There are lots of different reasons why the BJP has been successful.
Some scholars point to Modi's focus on development schemes.
Others point to the party's success in expanding the base, winning over new SC/ST voters.
Yet others point out that the implosion of the Congress party, and its lack of a charismatic leader, has aided the dominance of the BJP.
Remember that the Congress won seven of the first eight general elections in India, and so from that standpoint, the rise of an alternative was long overdue.
It's likely a mix of all of these factors.
I have done >surveys with Hindu voters in Bihar and few professed, either in the survey or to me personally, hatred toward Muslims. But there are definitely some voters to whom the fear of Muslims is a vote getter.
Some say the Congress's Muslim appeasement policy -- rather the party using Muslims as a vote bank -- is the reason behind the conflict and the rise of the BJP. Do you agree?
It's true that the Congress' commitment to secularism has been historically inconsistent, to say the least.
But I don't think 'Muslim appeasement' is really the issue, that's mainly a catchphrase from BJP politicians. In fact, I think catchphrases like appeasement are often just a way to distract focus from elements of the BJP's economic agenda that have stalled.
Why didn't the party focus much more on development in 2019? I think because their record was quite uneven, and they didn't want to run on that.

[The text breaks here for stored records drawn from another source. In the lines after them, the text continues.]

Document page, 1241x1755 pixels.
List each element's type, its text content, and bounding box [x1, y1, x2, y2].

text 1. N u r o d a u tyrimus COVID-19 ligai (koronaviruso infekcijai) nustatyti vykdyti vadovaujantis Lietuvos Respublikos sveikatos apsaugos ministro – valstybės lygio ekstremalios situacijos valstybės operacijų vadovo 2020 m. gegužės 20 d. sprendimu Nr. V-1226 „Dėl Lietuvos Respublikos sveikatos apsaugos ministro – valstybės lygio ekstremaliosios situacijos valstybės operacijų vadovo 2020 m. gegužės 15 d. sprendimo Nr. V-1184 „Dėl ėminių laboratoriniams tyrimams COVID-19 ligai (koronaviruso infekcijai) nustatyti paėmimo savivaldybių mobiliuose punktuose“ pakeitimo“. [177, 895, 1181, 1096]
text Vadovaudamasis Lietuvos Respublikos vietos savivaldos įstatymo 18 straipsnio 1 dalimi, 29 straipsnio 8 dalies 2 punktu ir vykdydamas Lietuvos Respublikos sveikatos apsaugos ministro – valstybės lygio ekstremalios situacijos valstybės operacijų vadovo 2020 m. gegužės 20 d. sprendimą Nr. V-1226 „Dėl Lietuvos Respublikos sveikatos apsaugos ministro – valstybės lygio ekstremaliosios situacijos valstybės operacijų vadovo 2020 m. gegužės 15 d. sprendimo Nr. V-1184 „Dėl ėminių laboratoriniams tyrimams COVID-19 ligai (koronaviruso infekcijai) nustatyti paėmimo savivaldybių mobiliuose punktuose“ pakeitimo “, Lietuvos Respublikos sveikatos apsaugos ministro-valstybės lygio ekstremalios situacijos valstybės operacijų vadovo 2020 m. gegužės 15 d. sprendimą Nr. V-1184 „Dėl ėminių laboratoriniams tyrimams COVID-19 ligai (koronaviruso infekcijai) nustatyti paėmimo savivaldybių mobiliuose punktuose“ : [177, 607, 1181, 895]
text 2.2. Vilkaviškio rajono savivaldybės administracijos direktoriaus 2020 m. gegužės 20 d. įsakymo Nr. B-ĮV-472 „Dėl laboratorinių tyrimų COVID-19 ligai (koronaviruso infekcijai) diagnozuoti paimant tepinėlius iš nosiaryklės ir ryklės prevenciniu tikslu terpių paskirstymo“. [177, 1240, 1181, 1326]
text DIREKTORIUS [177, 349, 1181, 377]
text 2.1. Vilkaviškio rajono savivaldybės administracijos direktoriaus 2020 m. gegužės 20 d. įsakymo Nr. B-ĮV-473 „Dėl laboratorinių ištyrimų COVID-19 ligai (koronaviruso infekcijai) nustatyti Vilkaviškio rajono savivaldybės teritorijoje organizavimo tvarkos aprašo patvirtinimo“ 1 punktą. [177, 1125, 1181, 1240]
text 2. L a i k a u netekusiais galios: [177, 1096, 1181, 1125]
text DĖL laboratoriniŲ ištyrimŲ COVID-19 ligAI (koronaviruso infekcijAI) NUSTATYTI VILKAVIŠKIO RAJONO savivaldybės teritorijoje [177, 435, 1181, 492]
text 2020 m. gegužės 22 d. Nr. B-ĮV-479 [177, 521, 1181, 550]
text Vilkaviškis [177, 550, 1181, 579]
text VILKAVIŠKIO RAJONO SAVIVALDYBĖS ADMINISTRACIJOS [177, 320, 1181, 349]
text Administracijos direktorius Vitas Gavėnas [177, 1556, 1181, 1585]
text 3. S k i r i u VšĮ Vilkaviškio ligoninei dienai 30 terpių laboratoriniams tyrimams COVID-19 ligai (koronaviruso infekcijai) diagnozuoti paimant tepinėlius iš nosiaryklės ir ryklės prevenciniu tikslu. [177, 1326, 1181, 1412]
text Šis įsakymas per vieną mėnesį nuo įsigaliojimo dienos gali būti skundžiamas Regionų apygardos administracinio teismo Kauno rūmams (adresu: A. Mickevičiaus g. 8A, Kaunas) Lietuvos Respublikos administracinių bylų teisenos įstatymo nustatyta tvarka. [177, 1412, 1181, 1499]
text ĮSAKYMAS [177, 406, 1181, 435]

Hate politics rules in India now. Would you say, this is one of the worst periods in India's history where Indian society is divided like never before?
I am personally more worried about open, organised, violence against Muslims now than I have been previously.
The way discrimination against Muslims has become almost normalised is very upsetting.
There was a video I saw on Twitter recently of a huge crowd in Sarangpur, MP, that were chanting and brandishing swords in front of a mosque. That is what I mean about normalisation -- the open hostility toward Muslims is really scary.
With the kind of support the BJP enjoys from sections of Hindus, do you think the party will succeed in making India a Hindu Rashtra?
In some ways, the country is already a Hindu Rashtra.
Many Hindus that I surveyed in Bihar seemed to think that Hindus, simply because they form a numerical majority, deserve special treatment, which, of course, goes against the Indian conception of secularism.
So, if the dominant community feels this way, then India is already a Hindu nation.
What scholars like Christophe Jaffrelot and others worry about now is India becoming a Hindu Raj. Jaffrelot points to the declining representation of Muslims in elected assemblies, their political marginalisation, etc.
In that sense it's not just culturally a Hindu nation, but politically becoming one as well.